* _Task requirements_:
For each record, copy the text exactly and omit any picture it holds.

··· Exercise input

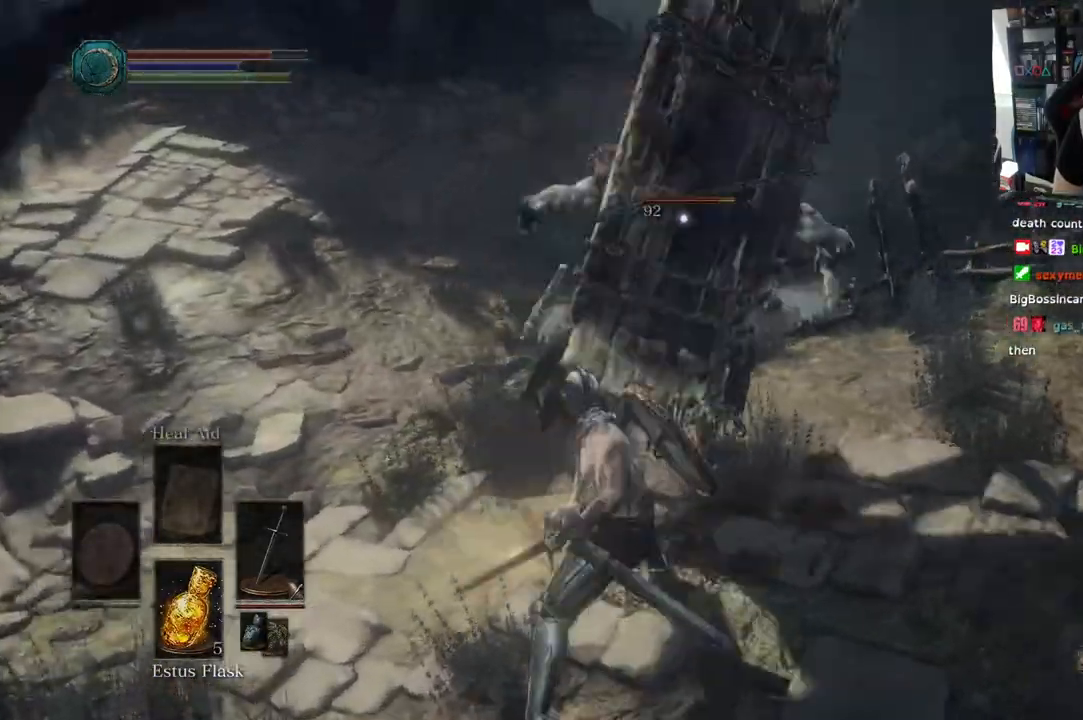
{"buttons": [], "left_stick": "up", "right_stick": "center", "events": [[17, "R1", "down"], [133, "R1", "up"]]}
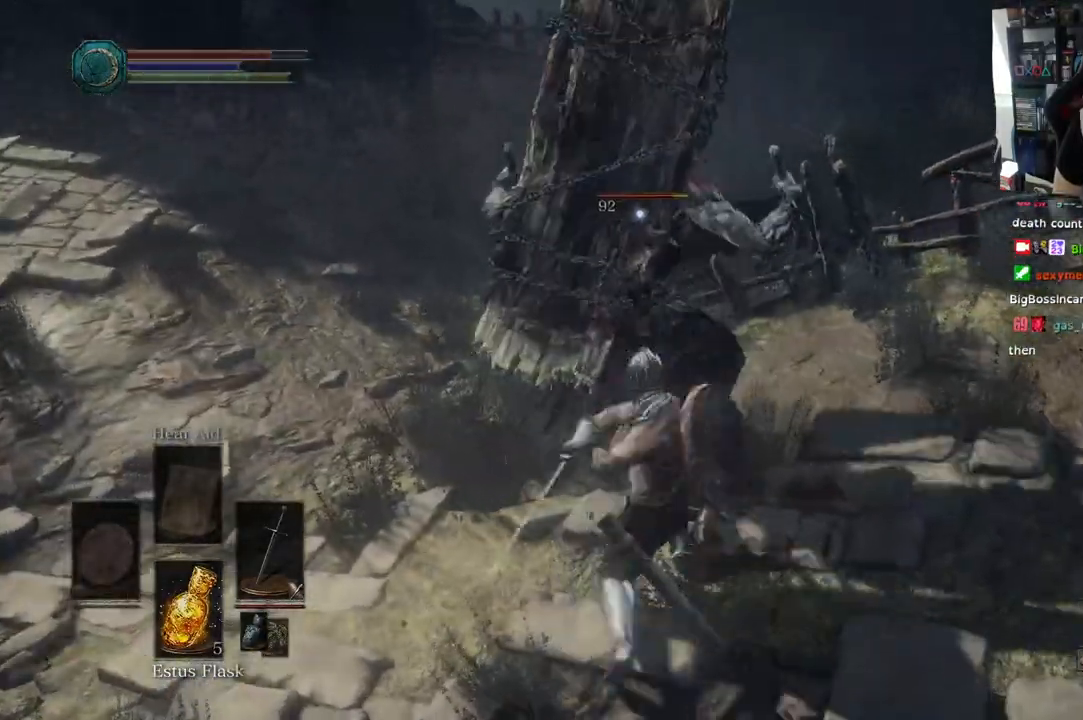
{"buttons": ["L1"], "left_stick": "left", "right_stick": "center"}
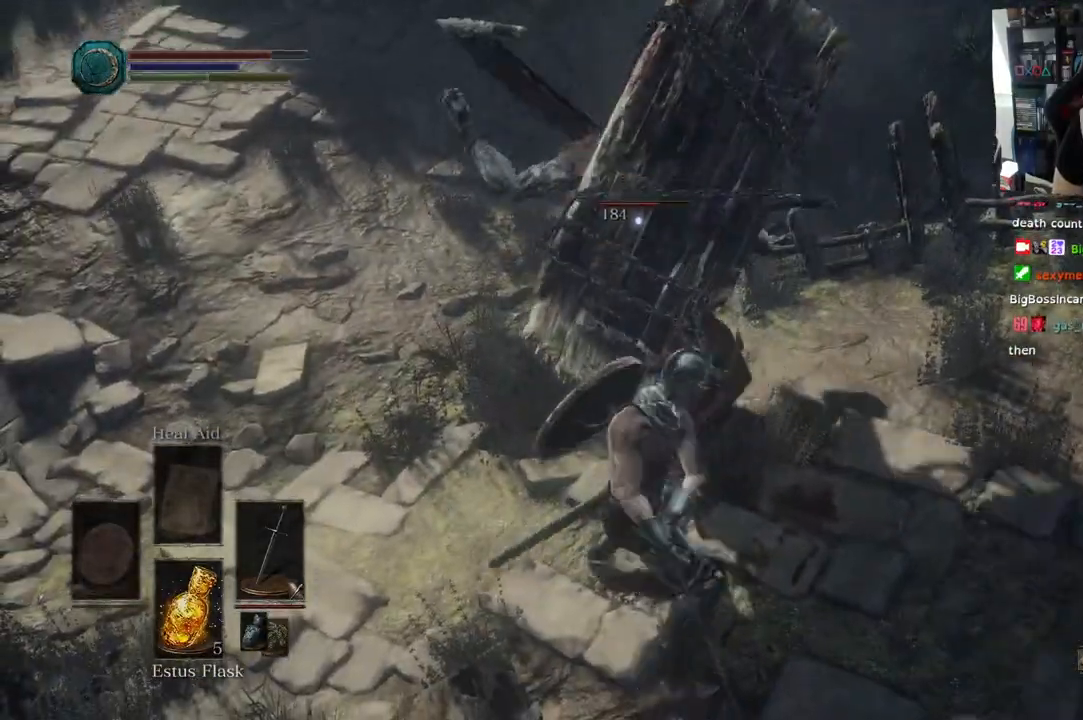
{"buttons": ["L1"], "left_stick": "left", "right_stick": "center", "events": [[67, "CIRCLE", "down"], [233, "CIRCLE", "up"]]}
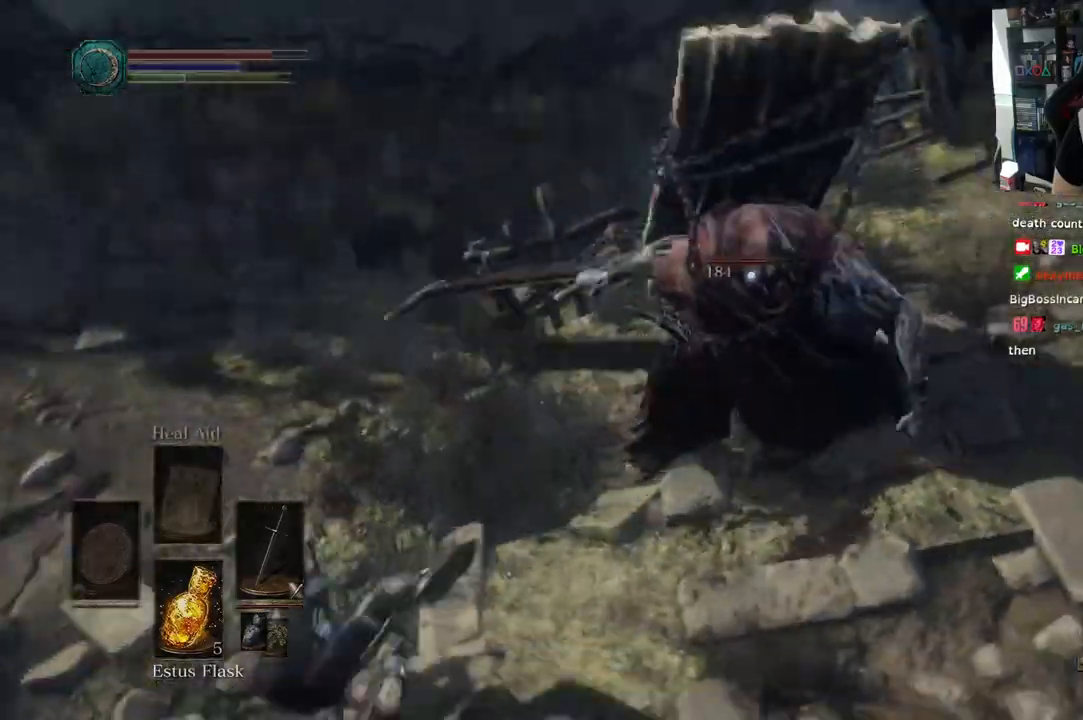
{"buttons": ["L1"], "left_stick": "down-left", "right_stick": "center", "events": [[233, "L2", "down"], [267, "left_stick", "down-left"], [450, "L2", "up"]]}
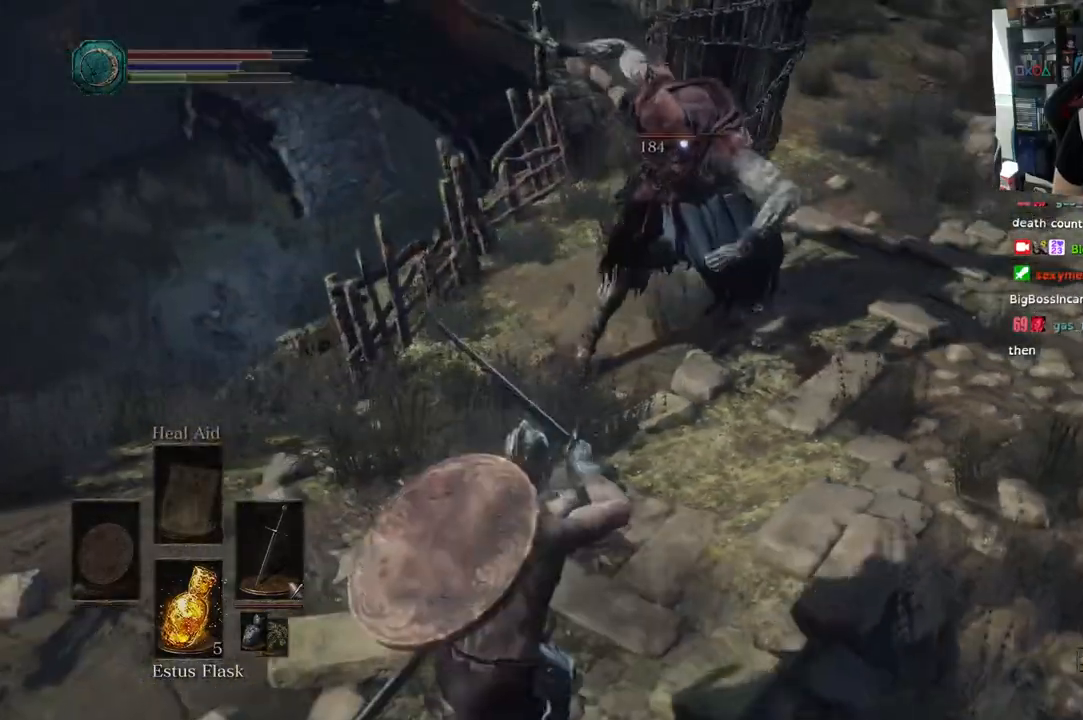
{"buttons": ["L1"], "left_stick": "left", "right_stick": "center", "events": [[33, "L2", "down"], [167, "L2", "up"], [417, "left_stick", "left"]]}
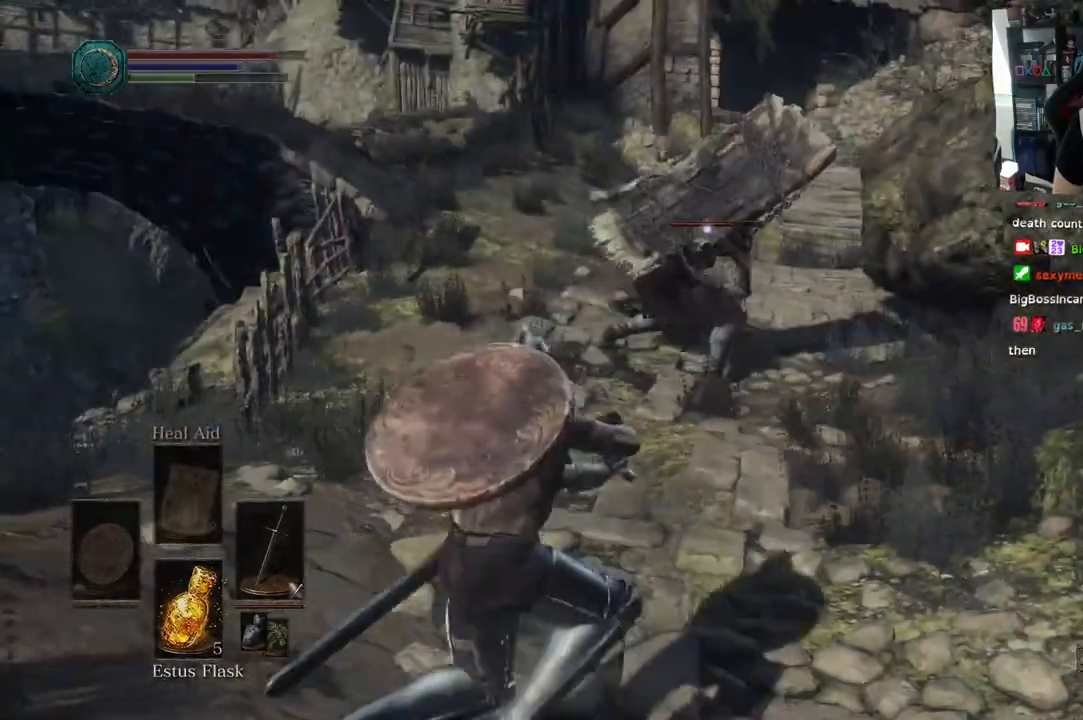
{"buttons": [], "left_stick": "up-left", "right_stick": "center", "events": [[150, "L1", "up"], [400, "left_stick", "up-left"]]}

······

* _Response for this exercise_:
{"buttons": [], "left_stick": "up", "right_stick": "center", "events": [[17, "R1", "down"], [133, "R1", "up"]]}
{"buttons": ["L1"], "left_stick": "left", "right_stick": "center"}
{"buttons": ["L1"], "left_stick": "left", "right_stick": "center", "events": [[67, "CIRCLE", "down"], [233, "CIRCLE", "up"]]}
{"buttons": ["L1"], "left_stick": "down-left", "right_stick": "center", "events": [[233, "L2", "down"], [267, "left_stick", "down-left"], [450, "L2", "up"]]}
{"buttons": ["L1"], "left_stick": "left", "right_stick": "center", "events": [[33, "L2", "down"], [167, "L2", "up"], [417, "left_stick", "left"]]}
{"buttons": [], "left_stick": "up-left", "right_stick": "center", "events": [[150, "L1", "up"], [400, "left_stick", "up-left"]]}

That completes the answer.